### TASK REQUIREMENTS:
Rewrite the lines from the one containing "genus: Pyrrharctia" through the end of the records, replacing "common name" with "vernacular name" and leaving everything else unchanged. Return only that stretch.

————————

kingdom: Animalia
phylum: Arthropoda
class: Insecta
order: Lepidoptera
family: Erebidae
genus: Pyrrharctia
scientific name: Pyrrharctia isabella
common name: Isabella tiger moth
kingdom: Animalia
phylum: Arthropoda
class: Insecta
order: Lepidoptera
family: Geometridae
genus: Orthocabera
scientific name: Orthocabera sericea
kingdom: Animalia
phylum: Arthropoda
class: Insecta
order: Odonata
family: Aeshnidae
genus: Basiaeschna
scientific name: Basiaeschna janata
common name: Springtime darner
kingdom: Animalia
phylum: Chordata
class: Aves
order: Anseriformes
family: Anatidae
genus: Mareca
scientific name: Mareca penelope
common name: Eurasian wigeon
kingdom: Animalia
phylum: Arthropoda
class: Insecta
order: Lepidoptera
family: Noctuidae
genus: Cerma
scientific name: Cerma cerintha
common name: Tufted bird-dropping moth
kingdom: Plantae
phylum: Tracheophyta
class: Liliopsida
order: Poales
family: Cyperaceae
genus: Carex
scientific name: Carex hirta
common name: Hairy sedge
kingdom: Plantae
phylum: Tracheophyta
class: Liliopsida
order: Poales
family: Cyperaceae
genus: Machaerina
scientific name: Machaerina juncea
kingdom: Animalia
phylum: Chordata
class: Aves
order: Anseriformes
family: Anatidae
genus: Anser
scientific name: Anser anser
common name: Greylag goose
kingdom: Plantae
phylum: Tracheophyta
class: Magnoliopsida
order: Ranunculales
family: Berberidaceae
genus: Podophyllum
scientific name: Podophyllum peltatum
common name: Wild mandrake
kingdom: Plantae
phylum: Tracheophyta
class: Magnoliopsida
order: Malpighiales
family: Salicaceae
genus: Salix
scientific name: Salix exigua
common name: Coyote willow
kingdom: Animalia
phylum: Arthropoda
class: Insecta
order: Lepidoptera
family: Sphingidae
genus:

————————

### SOLUTION TO THE EXERCISE:
genus: Pyrrharctia
scientific name: Pyrrharctia isabella
vernacular name: Isabella tiger moth
kingdom: Animalia
phylum: Arthropoda
class: Insecta
order: Lepidoptera
family: Geometridae
genus: Orthocabera
scientific name: Orthocabera sericea
kingdom: Animalia
phylum: Arthropoda
class: Insecta
order: Odonata
family: Aeshnidae
genus: Basiaeschna
scientific name: Basiaeschna janata
vernacular name: Springtime darner
kingdom: Animalia
phylum: Chordata
class: Aves
order: Anseriformes
family: Anatidae
genus: Mareca
scientific name: Mareca penelope
vernacular name: Eurasian wigeon
kingdom: Animalia
phylum: Arthropoda
class: Insecta
order: Lepidoptera
family: Noctuidae
genus: Cerma
scientific name: Cerma cerintha
vernacular name: Tufted bird-dropping moth
kingdom: Plantae
phylum: Tracheophyta
class: Liliopsida
order: Poales
family: Cyperaceae
genus: Carex
scientific name: Carex hirta
vernacular name: Hairy sedge
kingdom: Plantae
phylum: Tracheophyta
class: Liliopsida
order: Poales
family: Cyperaceae
genus: Machaerina
scientific name: Machaerina juncea
kingdom: Animalia
phylum: Chordata
class: Aves
order: Anseriformes
family: Anatidae
genus: Anser
scientific name: Anser anser
vernacular name: Greylag goose
kingdom: Plantae
phylum: Tracheophyta
class: Magnoliopsida
order: Ranunculales
family: Berberidaceae
genus: Podophyllum
scientific name: Podophyllum peltatum
vernacular name: Wild mandrake
kingdom: Plantae
phylum: Tracheophyta
class: Magnoliopsida
order: Malpighiales
family: Salicaceae
genus: Salix
scientific name: Salix exigua
vernacular name: Coyote willow
kingdom: Animalia
phylum: Arthropoda
class: Insecta
order: Lepidoptera
family: Sphingidae
genus:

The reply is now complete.